A group of researchers from the Institute of Astronomy at the University of Tokyo has combined specific observations from radar and optical telescopes to learn more about the so-called interplanetary dust falls to Earth every day. This dust is essentially an untold number of small faint meteors, discarded remnants of asteroids and comets that pass by the Earth.
Both radar and optical observations of meteors are important to understand the size distribution of the interplanetary dust. The radar spotted them, and the telescope collected useful information, such as mass and composition. By investigating the size and composition of the interplanetary dust, astronomers can indirectly investigate the activity and makeup of the parent bodies.
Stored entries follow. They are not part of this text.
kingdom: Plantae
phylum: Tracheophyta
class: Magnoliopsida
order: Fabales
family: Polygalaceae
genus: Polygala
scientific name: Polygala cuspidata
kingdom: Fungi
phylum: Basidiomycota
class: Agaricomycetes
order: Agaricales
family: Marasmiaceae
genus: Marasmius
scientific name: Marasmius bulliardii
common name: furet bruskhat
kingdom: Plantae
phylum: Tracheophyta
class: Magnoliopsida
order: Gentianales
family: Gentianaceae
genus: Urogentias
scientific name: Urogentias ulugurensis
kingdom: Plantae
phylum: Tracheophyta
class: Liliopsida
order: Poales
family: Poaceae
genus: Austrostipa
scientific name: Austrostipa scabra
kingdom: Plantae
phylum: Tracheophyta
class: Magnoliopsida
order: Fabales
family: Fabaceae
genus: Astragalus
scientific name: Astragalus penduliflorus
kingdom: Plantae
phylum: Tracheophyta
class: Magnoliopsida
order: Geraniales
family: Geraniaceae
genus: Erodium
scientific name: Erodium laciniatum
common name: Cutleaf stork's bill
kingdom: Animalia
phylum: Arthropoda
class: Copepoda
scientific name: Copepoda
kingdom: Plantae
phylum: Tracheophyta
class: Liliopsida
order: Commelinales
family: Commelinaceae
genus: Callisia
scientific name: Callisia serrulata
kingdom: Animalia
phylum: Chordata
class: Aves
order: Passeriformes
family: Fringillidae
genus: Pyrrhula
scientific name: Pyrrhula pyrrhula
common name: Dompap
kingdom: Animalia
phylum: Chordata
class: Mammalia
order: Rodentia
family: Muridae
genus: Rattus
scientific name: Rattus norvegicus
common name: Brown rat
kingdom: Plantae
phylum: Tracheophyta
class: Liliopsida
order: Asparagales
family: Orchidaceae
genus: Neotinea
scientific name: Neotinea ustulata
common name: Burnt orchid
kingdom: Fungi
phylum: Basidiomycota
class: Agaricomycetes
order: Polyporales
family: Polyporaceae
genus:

“When in space, interplanetary dust is practically invisible. However, around 1,000 kilograms falls to Earth every day in the form of tiny meteors, which appear as bright streaks in the night sky,” said astronomer Ryou Ohsawa. “We can observe these with ground-based radar and optical instruments. Radar is useful as it can cover wide areas and gather vast readings, but optical telescopes can give more detailed information useful for our studies. So we set out to bridge this gap to boost our observational capacity.”
The combination of the two techniques was fundamental to obtain a statistically significant result. Ground-based radar is very good at detecting the motion of meteors, but it does not reveal much information about the mass or composition of the meteors. In contrast, optical telescopes and sensors are ideal for collecting those details based on the light given off by falling meteors due to interaction with the atmosphere. But, telescopes have a limited field of view and until.
The first observation was carried out in 2009-2010 using Middle and Upper Atmosphere Radar (MU radar) and an image-intensified CCD camera. And the second observation was carried out in 2018 using the MU radar CMOS camera, Tomo-e Gozen, mounted to the 1.05-meter Kiso Schmidt Telescope. The two instruments are 173 kilometers (107 miles) apart, which is important for the researchers: the closer the facilities, the more accurately the data from them can be correlated. The radar points directly upward, while the Kiso telescope can be angled and was aimed 100 kilometers (62 miles) above the radar site.
Of all the meteors observed, 228 were seen with both radar and optical telescope – was enough to derive a statistically reliable relationship to connect the two instruments. “Data analysis was laborious,” said Ohsawa. “A sensitive instrument called the Tomo-e Gozen wide-field camera mounted to the Kiso telescope captured over a million images a night. This is too much for us to analyze manually, so we developed software to automatically recognize faint meteors.”
“From what we’ve learned here, we hope to extend this project and begin using radar to investigate the composition of meteors. This could help astronomers explore comets and aspects of solar system evolution like never before.”